40 percent of Americans surveyed in April said that they would not mind being publicly weighed at the airport, according to YouGov, an Internet market research company.
Passengers and airlines have different reasons for wanting obese fliers to purchase multiple tickets. Neighboring seatmates would not be inconvenienced if seriously overweight passengers were assigned two seats. Airlines, on the other hand, are motivated to find ways to reduce weight or the cost to carry it.
One airline has already started charging airfares based on the combined weight of its passengers and their baggage. Samoa Air charges passengers between 93 cents to $1.06 per kilogram, depending on the flight.
If and when a major airline follows suit, it can expect to face claims of discrimination. The National Association to Advance Fat Acceptance says that if airlines want ...
... to start charging by weight that they need to reconfigure their planes so that small, medium, and large seats are offered to passengers of different weights.

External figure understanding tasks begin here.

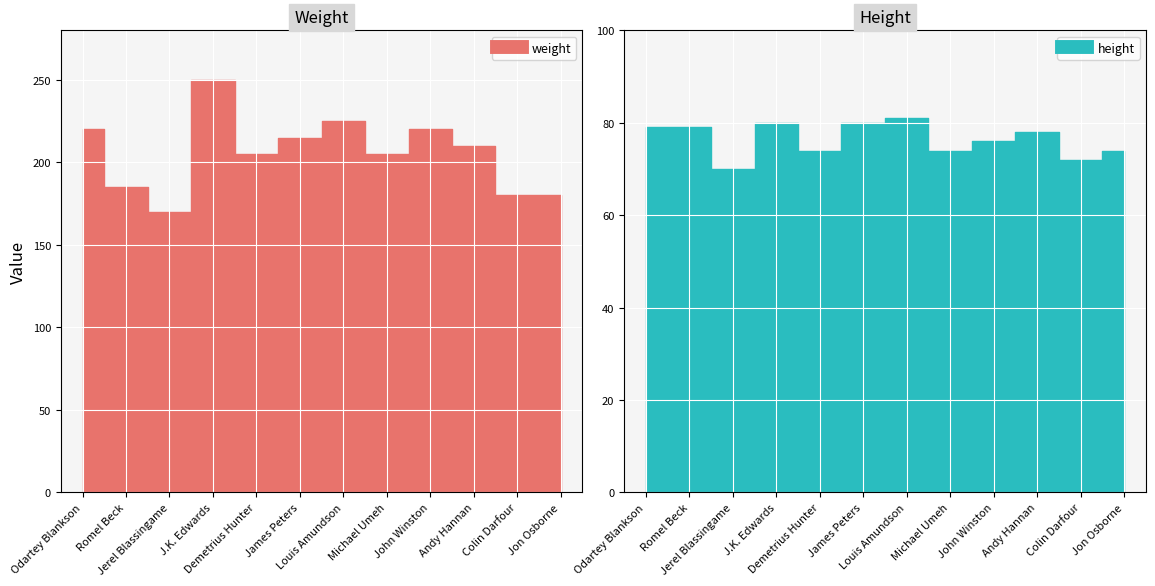

At which category does the chart reach its peak across all series?

J.K. Edwards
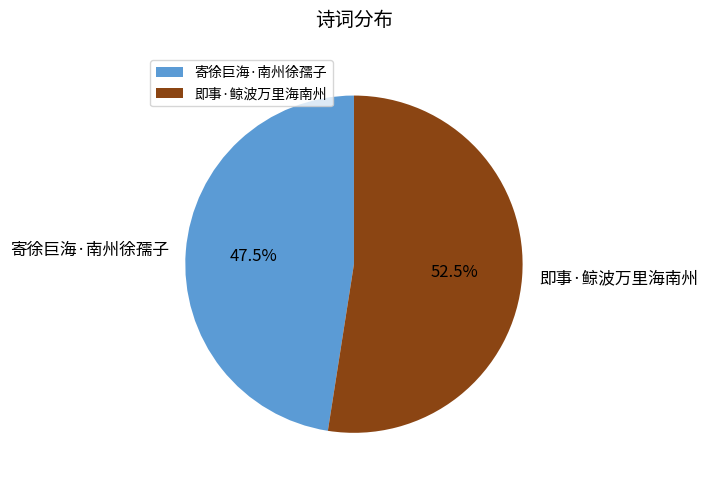

To the nearest percent, what is the average slice percentage?

50%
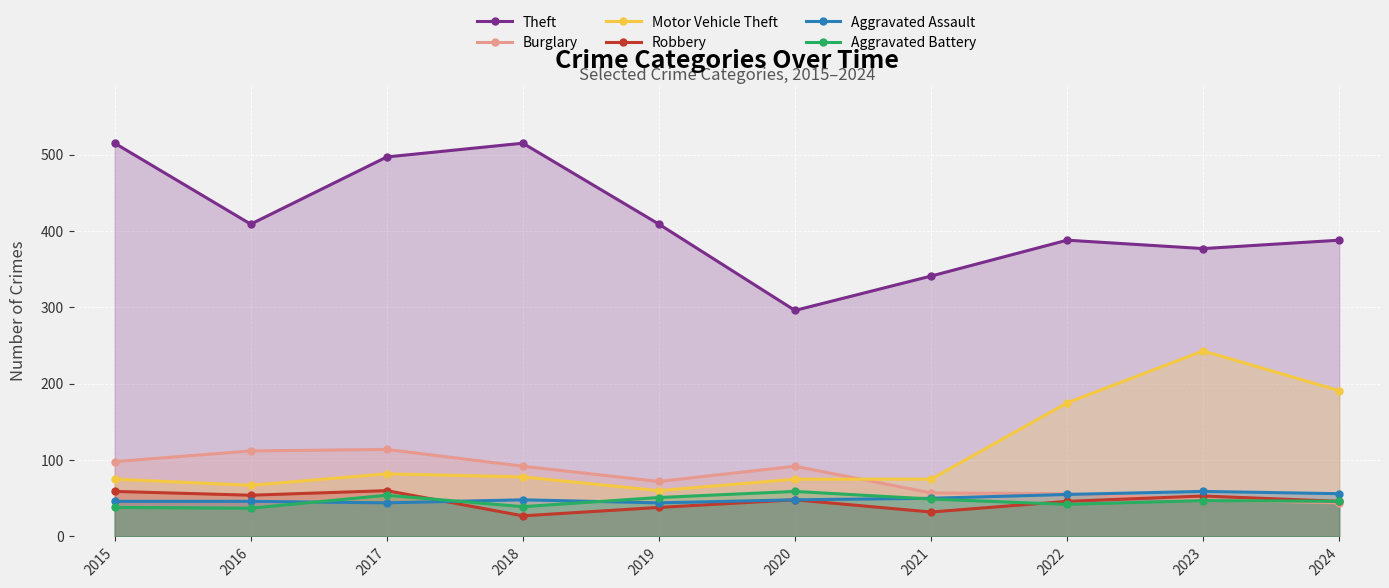

What is the total value across all series at 2024?

771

Given that airlines operate hundreds of flights carrying thousands of passengers daily, implementation of pre-flight weigh-ins appears daunting, if not impossible. Travelers would have to arrive at airports two to three hours early, flights would invariably be delayed, and more staff would have to be hired to weigh passengers.
A preferable approach, at least according to some experts, would be for airlines to uniformly enforce second seat rules which specify passengers should be charged for a second seat if they are unable to fit in a single seat with a seatbelt on and armrests down.
Today such policies differ between airlines and are frequently inconsistently applied, which further aggravates the problem.
63 percent of the survey respondents said that passengers should be required to purchase a second seat if they could not fit in a single seat with the armrest down. The majority believe that fliers who pay for a seat should be able to use all of it.
While weighing passengers at the airport appears unrealistic for major airlines, the one positive result from such a policy would be that it would be a wake-up call for obese travelers and probably have a positive impact on the health of such passengers.